Most leaders of the Jewish and other minority communities are out of touch with their constituents and try to rally them with constant warnings that the sky is falling. The leaders keep looking in the rearview mirror, refighting long-resolved battles and failing to spot the real issues ahead.
Their default position is to complain about how bad things are for the members of their own group, consigning them to a state of perpetual victimhood.
These stinging criticisms come from two seasoned veterans of decades of anti-racist and anti-anti-Semitic battles who believe that their struggles on behalf of Jews, blacks and gays largely have been won. They believe it’s time to move on.
One of these veterans is David Lehrer, who worked for the Anti-Defamation League for 27 years, mostly as Pacific-Southwest regional director in Los Angeles.
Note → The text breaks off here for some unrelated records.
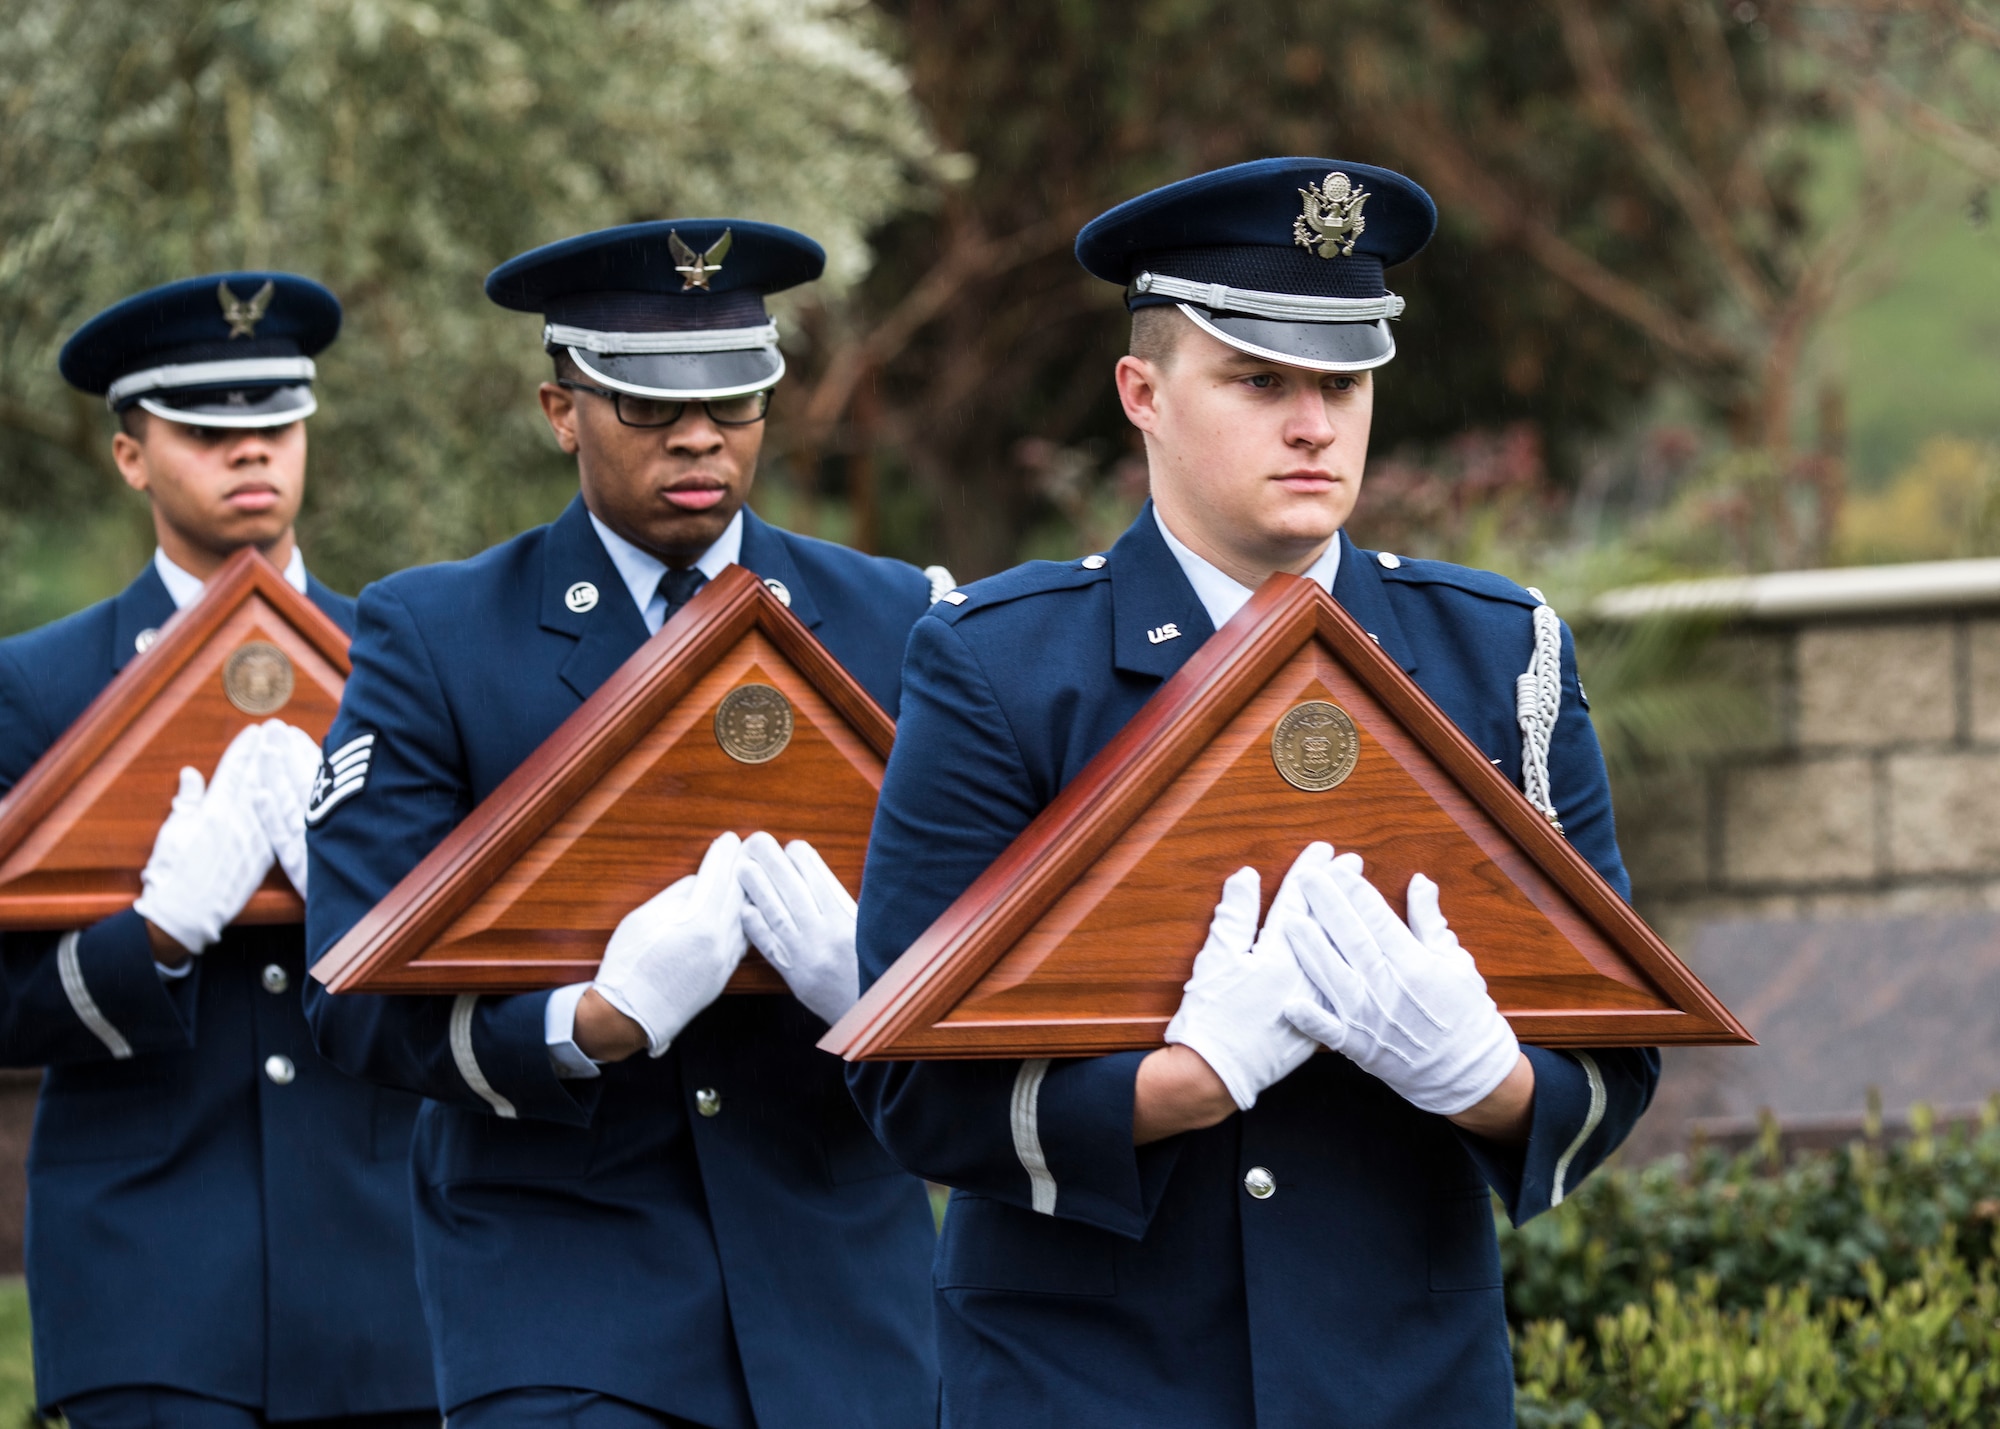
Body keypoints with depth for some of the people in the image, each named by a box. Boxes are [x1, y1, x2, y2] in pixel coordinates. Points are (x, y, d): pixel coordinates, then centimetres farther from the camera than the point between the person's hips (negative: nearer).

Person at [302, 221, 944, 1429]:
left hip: (840, 1279, 3)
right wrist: (593, 1027, -24)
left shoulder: (892, 626, 7)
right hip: (561, 1274, -3)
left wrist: (871, 984, -18)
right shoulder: (432, 640, 0)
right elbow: (359, 998, -7)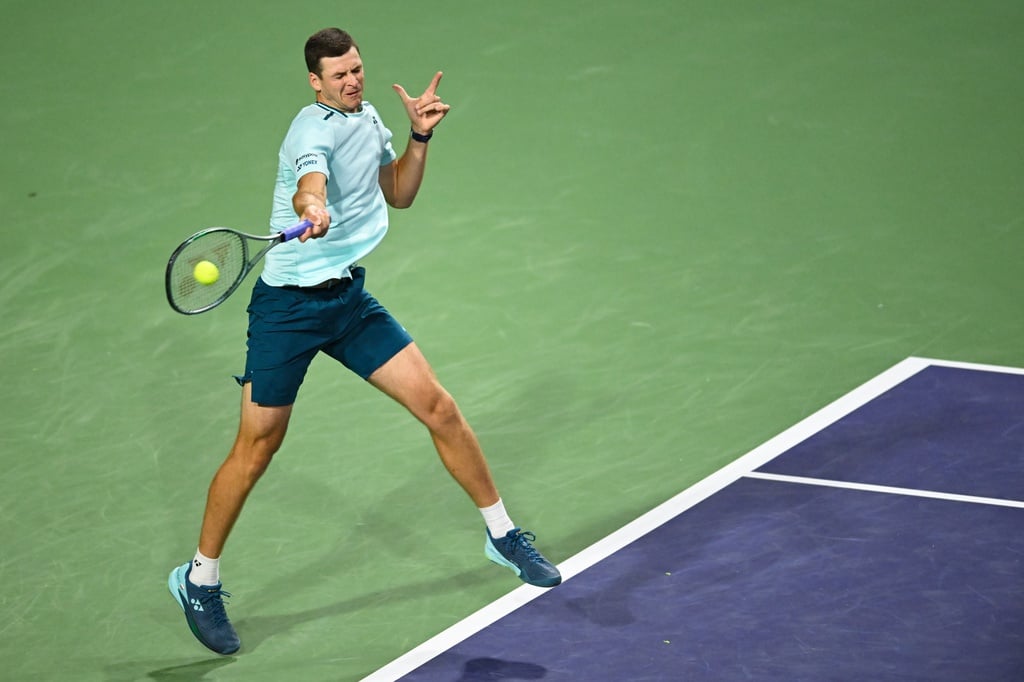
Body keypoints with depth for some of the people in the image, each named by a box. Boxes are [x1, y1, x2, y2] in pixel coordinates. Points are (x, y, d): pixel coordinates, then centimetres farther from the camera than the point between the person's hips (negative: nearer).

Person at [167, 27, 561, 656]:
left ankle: (504, 536, 14)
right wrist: (313, 211, -64)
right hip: (289, 304, -7)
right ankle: (200, 579, 16)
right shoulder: (315, 129, -18)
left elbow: (398, 194, 20)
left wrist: (419, 138, 4)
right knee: (258, 445, 0)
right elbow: (310, 183, -41)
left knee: (438, 407, 0)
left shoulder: (368, 117, 7)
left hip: (350, 297, 7)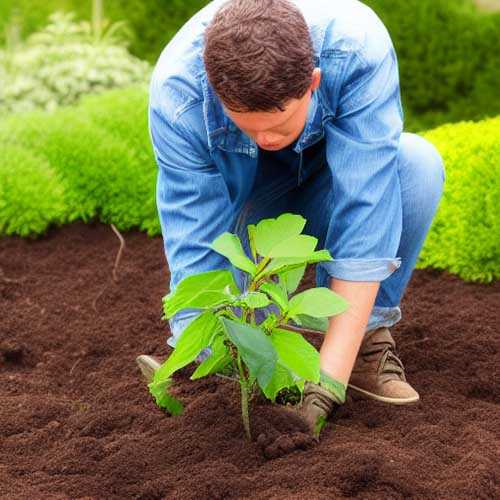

During his tenure, he helped draft some of California’s early hate-crime statutes.
The other is Joe Hicks, who has evolved from a fiery black nationalist in the 1960s to past executive director of the Southern Christian Leadership Conference and of the Los Angeles City Human Relations Committee.
In late 2002, the two men formed Community Advocates Inc, online at www.cai-la.org. Hicks describes the group as “an unorthodox human relations agency, which challenges old assumptions.”
The two set up their organization using $5,000 of their own money to rent a modest office in downtown Los Angeles. Lehrer, a liberal Democrat, is president, and Hicks, a centrist Republican, is vice president.
Though their political, religious and ethnic backgrounds are different, the two men share the conviction that since the 1960s American society generally has overcome the unvarnished racism, anti-Semitism and homophobia of the past.
They believe that the gathering and classification of hate crimes has become a cottage industry, which has blown the problem out of proportion — and that well-meant, high-minded dialogues among Jewish, African-American and Latino officials are passe.
They are not naive enough to think that all prejudice and hatred have vanished magically, but they believe that civil rights groups’ tendency to focus on the grievances of the past obscures the real problems facing America in the 21st century.
The media-savvy duo have advanced their criticisms through Op-Ed articles in the Los Angeles Times and other publications, TV and radio appearances, speeches and panel discussions.
Although the concrete cases to illustrate their points have been drawn mainly from their observations of multiethnic and far-flung Los Angeles, Lehrer and Hicks assert that the same misguided approaches and leadership failures hold for the rest of the country.
The two men have been more successful in making the case for the failures of politically correct ethnic leaders than in convincing journalists and politicians of the real problems on their group’s agenda.
To Lehrer, continuous involvement in the daily problems facing the cities in which Jews live should top the communal agenda, instead of the constant preoccupation with Holocaust remembrance, anti-Semitism and Israel.
“Too many Jews who live in gated residential enclaves and send their kids to private schools never cross the boundaries to other parts of the metropolis,” he says. “The problem is particularly acute in sprawling Los Angeles, but it also exists everywhere else.”
Hicks argues that the African American community must assume responsibility for its own failures, including pervasive black-on-black violence, instead of blaming white racism.
Even in integrated middle-class neighborhoods, black students are four years behind their white and Asian counterparts by the time they finish high school, Hicks says.
He puts the blame on lack of parental interest, too much TV watching, too little reading, and a culture that ridicules studious blacks as “acting white.”
“There has to be a national campaign by black politicians and clergy to deal with these root causes,” says Hicks. “Bill Cosby is talking about them, but why not Jesse Jackson, Al Sharpton or the Congressional Black Caucus?”
Mel Levine, chair of the Jewish Community Relations Committee of the Jewish Federation of Greater Los Angeles, largely agrees with the Lehrer-Hicks criticisms, “though some may be overly broad and not entirely fair,” he says.
“David and Joe have identified what our urgent priorities should be and their comment about living in gated enclaves is quite valid,” adds Levine, a former U.S. congressman.
However, he points out: “Jewish leaders are more mindful of the priorities than they are given credit for,” noting that the Los Angeles community supports Koreh L.A., a literacy program for public schools — and there is considerable outreach to mostly Hispanic students in Catholic schools.
None of society’s real problems, even if identified, lend themselves to easy solutions, but Community Associates says it is making a start with two projects.
The Youth Leadership Academy brings together promising ninth-graders from public and private schools and from all parts of the city for 10 four-hour sessions for studies, discussions and joint projects.
Lehrer sees the academy’s graduates as the city’s “future bridge builders,” who will continue to speak to each other across ethnic and religious boundaries after they have grown up.
A second project, Big Sunday, is a city-wide volunteer day, the one day each year when youngsters and adults from every part of the diverse city go to otherwise strange neighborhoods to work for non-profit causes and organizations.
For starters, last year 5,000 turned out. An even larger number is expected for this year’s Big Sunday, set for May 15.